::: Text section :::
Election Graphics
November 1, 2004

Client: The Associated Press
Development Time: 2 1/2 Months

For the November 2004 US general election, The Associated Press (AP) needed to provide thousands of their member newspapers with graphics coverage of national and state results for the presidential, congressional, and senatorial races for print media.

AP Graphics coverage of the election needed to begin when the first polls closed on election day, continue as results came in, and finally end when all races had been called. Coverage would include maps and data graphics showing which regions voted for which parties or candidates; 5 large national graphics and 49 state graphics were planned in color and B&W versions, and the largest of the graphics would need to display thousands of datapoints. As the election quickly unfolded throughout the night, these graphics needed to be generated many times and published with a minimum of prep work by AP staff.
:::
◆ Directives:
a: According to the election graphics text, how many state graphics were planned?
b: Rewrite the part of the election graphics text that opens with the words containing "Client: The Associated" and closes with "for print media.", swapping "newspapers" for "publications".
Nothing in the data is needed for this work.
::: Extracted material :::
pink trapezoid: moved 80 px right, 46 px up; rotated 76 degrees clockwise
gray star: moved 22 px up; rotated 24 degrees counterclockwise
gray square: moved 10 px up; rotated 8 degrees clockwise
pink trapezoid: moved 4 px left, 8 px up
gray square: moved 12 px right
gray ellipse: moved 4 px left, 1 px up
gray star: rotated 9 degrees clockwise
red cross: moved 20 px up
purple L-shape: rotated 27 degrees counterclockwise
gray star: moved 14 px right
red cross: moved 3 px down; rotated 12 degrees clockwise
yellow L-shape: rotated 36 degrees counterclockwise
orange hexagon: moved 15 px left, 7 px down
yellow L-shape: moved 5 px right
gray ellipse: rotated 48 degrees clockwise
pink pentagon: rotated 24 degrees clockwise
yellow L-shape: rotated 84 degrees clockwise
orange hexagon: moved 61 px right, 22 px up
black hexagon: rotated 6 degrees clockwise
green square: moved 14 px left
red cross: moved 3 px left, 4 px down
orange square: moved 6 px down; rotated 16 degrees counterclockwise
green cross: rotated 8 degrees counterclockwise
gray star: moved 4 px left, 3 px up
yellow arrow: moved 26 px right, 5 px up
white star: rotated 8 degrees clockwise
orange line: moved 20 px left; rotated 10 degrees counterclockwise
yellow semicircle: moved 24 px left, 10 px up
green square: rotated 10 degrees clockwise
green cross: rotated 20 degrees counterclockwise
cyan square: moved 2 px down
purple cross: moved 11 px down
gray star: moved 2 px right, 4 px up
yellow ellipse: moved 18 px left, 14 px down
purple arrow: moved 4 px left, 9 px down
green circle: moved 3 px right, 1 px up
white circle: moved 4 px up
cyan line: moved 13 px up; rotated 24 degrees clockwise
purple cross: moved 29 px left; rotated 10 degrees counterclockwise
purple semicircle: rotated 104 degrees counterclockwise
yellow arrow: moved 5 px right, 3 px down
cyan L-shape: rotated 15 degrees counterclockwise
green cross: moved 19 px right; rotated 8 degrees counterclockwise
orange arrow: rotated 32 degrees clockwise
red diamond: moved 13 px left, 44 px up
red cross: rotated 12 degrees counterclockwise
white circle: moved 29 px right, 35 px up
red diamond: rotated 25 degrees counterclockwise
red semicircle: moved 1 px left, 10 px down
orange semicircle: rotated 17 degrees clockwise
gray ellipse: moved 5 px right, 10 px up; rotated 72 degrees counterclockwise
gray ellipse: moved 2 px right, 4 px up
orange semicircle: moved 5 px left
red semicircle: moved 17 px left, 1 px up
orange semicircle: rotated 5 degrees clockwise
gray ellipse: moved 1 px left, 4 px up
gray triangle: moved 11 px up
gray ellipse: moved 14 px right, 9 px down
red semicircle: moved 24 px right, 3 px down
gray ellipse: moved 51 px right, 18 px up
:::
◆ Expected results:
a: 49 state graphics were planned, in color and B&W versions.

b:
Client: The Associated Press
Development Time: 2 1/2 Months

For the November 2004 US general election, The Associated Press (AP) needed to provide thousands of their member publications with graphics coverage of national and state results for the presidential, congressional, and senatorial races for print media.